Takeaway: You're not building an audience through an athlete partnership. You're borrowing one that already exists.

 

NIL: athlete influence in its purest form

If the Olympics showed what athlete influence looks like with a billion-dollar production behind it, NIL shows what it looks like with none.

College athletes are outperforming the influencers brands have spent years building relationships with, and they're doing it without content teams, media strategies, or editorial calendars.

 

We already know that college athletes drive 3.7× the engagement of traditional influencers. What the stat doesn't show is how it translates commercially.

Adam Boucher, Head of Marketing at Turtle Strength, gave us a concrete example. "One athlete drove 10 direct sales and our highest organic engagement, compared to 2 to 3 from a traditional influencer,” he said.

The reason for this success has a lot to do with how NIL athletes build their following. Their communities form around shared experience—same campus, same team, same season. Their visibility grows through performance, not posting frequency. Fans discover them during games, tournaments, and viral highlights, then follow their feeds for whatever comes next. By the time a brand enters the picture, the relationship is already months or years deep.

“NIL athletes can perform with no formal strategy because the content format is already built into their life... training, travel, game-day routines... it naturally fits short-form staples like day-in-the-life,” said Kasun.

The numbers back it up. NIL earnings tied to March Madness have jumped 92% since 2022, with $932.5 million spent on NIL products and services across men's and women's basketball this season alone. Performance shapes value directly, too: starters in college basketball earn 20–40% more in NIL deals than rotational players. Credibility is being priced in real time.

That credibility also travels across categories. Athletes are moving products in beauty, fashion, and lifestyle. Madison Reed built a whole campaign around UConn women's basketball, partnering with players including Sarah Strong and Azzi Fudd and creating a limited-edition color inspired by Paige Bueckers. South Carolina's Raven Johnson partnered with beauty brand Parfait to co-create an actual product: a wig designed to stay secure during athletic activity.

None of this requires a sophisticated content operation. "Authenticity is providing something that strategy typically must manufacture. NIL athletes are posting from a real place, and nine times out of ten, the least staged content performs best," said Ishveen Jolly, CEO & Founder of OpenSponsorship.

Fans watched these athletes grind through a season, lose close games, and come back. A brand partnership doesn't need to establish anything. It just needs to be a natural next step in a story the audience has been following all along.

Takeaway: NIL partnerships outperform because credibility was earned on the court, the field, and the track long before any deal was signed.
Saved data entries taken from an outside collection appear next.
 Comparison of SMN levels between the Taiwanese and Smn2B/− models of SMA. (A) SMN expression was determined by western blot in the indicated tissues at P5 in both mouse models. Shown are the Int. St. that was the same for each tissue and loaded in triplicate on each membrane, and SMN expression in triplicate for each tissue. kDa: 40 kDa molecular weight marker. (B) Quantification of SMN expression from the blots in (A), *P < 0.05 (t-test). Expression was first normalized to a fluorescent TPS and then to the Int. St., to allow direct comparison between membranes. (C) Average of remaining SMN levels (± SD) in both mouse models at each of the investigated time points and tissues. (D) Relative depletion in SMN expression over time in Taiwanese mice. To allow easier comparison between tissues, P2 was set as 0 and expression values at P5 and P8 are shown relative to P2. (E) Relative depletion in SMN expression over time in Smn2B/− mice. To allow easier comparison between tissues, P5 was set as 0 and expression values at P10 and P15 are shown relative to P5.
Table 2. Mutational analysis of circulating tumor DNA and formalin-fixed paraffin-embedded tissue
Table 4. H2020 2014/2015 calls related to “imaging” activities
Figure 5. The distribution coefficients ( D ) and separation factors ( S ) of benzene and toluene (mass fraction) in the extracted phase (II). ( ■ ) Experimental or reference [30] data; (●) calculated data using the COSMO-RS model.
If your evaluation starts and ends with follower count, you're optimizing for the wrong thing.

 

What this means for brands

Athletes have always had influence. What's changed is the infrastructure around them (social platforms, NIL legislation, streaming, creator partnerships) that turned passive fandom into a commercial channel. That infrastructure will keep evolving. The brands that win won't be the ones that caught this wave. They'll be the ones watching for the next one.
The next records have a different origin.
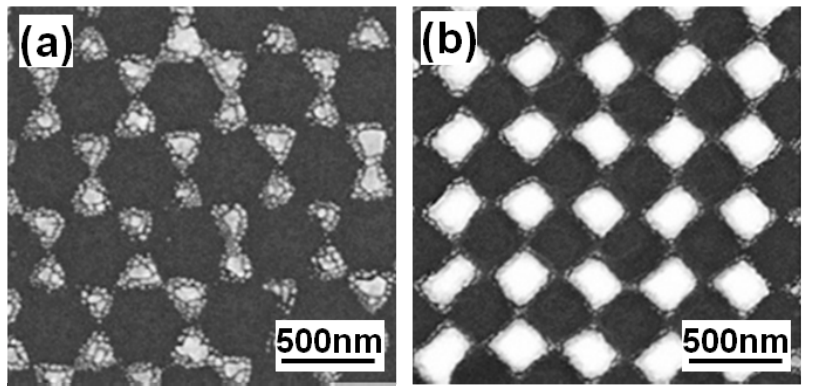
Figure 8. Surface morphologies of the fabricated hybrid Au–Ag: ( a ) hexagonal lattice of triangular; and ( b ) square lattice of quadrate periodic nanoparticle arrays.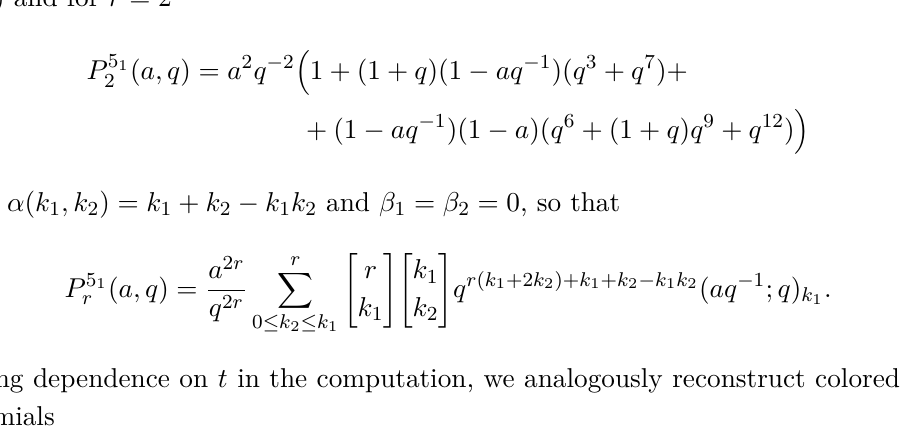
table 2) and for r =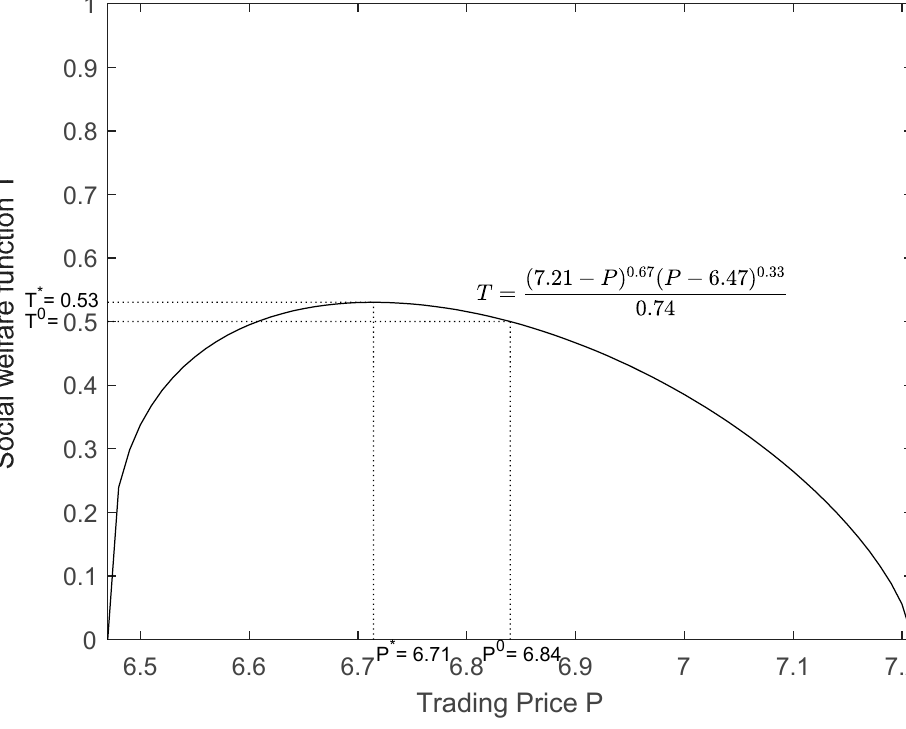
Figure 3. Schematic diagram of the optimal transaction price.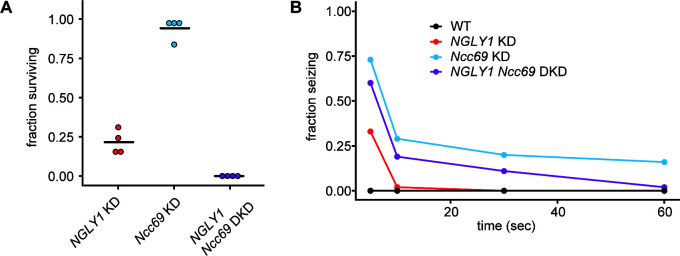
NGLY1 and Ncc69 interact genetically in Drosophila.(A) Proportion of flies surviving to eclosion in ubiquitous knockdowns. NGLY1 knockdown (KD) are UAS-PnglRNAi/+; Tubulin-GAL4/+. Ncc69 KD are UAS-Ncc69RNAi/+; Tubulin-GAL4/+. NGLY1 Ncc69 double knockdown (DKD) are UAS-PnglRNAi/+ UAS-Ncc69RNAi/Tubulin-GAL4/+. Four separate matings were performed for each cross with at least 40 offspring generated for the balancer control for each. Fraction surviving is calculated compared to balancer offspring. Chi-square analysis was performed for the total number of flies compared to expected Mendelian numbers. NGLY1 KD χ2 = 109.7, p<0.0001; Ncc69 KD χ2 = 1.002, p=0.3168, and NGLY1 Ncc69 DKD χ2 = 186, p<0.0001. (B) Bang sensitivity assay to assess seizures in glial knockdown flies. WT flies are attP2 and attP40. NGLY1 KD are UAS-PnglRNAi/+; repo-GAL4/+. Ncc69 KD are UAS-Ncc69RNAi/+; repo-GAL4/+. NGLY1 Ncc69 DKD are UAS-PnglRNAi/+; UAS-Ncc69RNAi/ repo-GAL4. For each genotype, at least 45 4- to 7-day-old females were used to calculate the percent seizing at a given time after vortexing. Repeated measures ANOVA p-value=0.000176.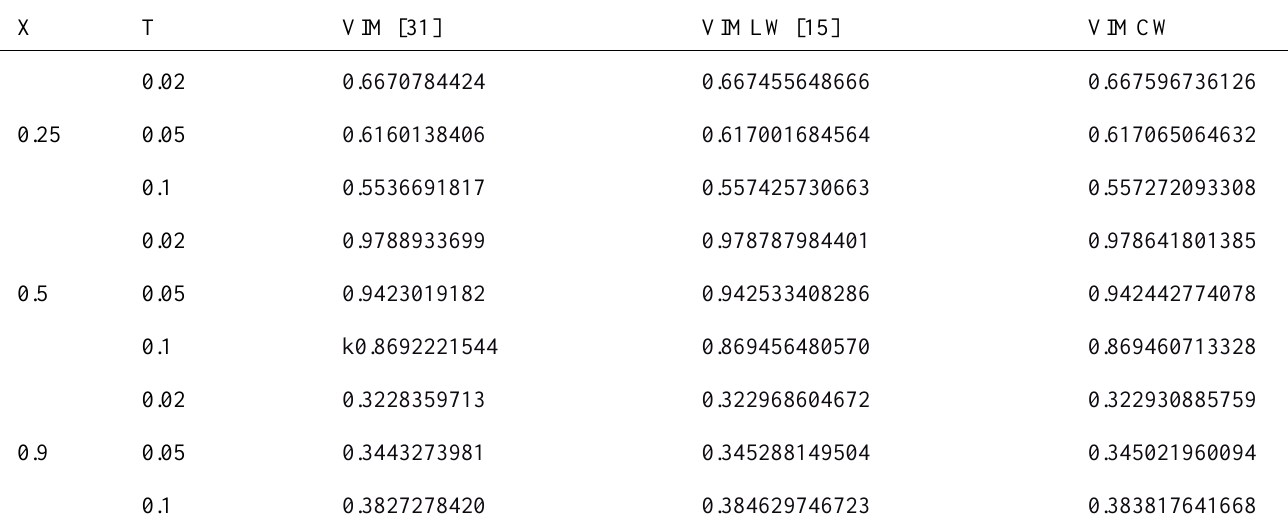
Analysis of the computed solution with different parameters, when 𝛼 = 𝛽 = 1, 𝛾 = 0.01 and 𝜀 = 0.1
A few things worth internalizing now:

Audiences decide who they trust before you do. By the time a brand approaches an athlete for a partnership, the audience relationship is already formed. Your job is to recognize the best opportunities early. Social listening is the perfect tool for finding the right people before they become expensive.
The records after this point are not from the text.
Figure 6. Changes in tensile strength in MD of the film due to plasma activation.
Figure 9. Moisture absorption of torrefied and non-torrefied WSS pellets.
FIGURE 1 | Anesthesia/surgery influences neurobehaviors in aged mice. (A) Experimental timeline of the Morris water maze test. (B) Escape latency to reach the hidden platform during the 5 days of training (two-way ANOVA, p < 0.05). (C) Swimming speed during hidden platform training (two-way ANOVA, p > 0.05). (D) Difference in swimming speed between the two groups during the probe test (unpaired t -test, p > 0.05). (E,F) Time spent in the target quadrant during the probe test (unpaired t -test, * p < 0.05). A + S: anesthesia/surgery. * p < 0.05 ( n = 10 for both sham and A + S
Stop leading with follower count. "Don't lead with follower count and average engagement rate," said Jolly. "The right fit will always beat the biggest name." Credibility, audience alignment, and a clear conversion path matter more than reach. As Boucher framed it: "Brands should focus on credibility, audience fit, and real results, not just polished content."

Measure like it matters. "If you can't measure beyond likes, you're doing the 'getting the word out' lottery," said Kasun. Athlete partnerships at their best drive direct commercial outcomes. Hold them to that standard from the start.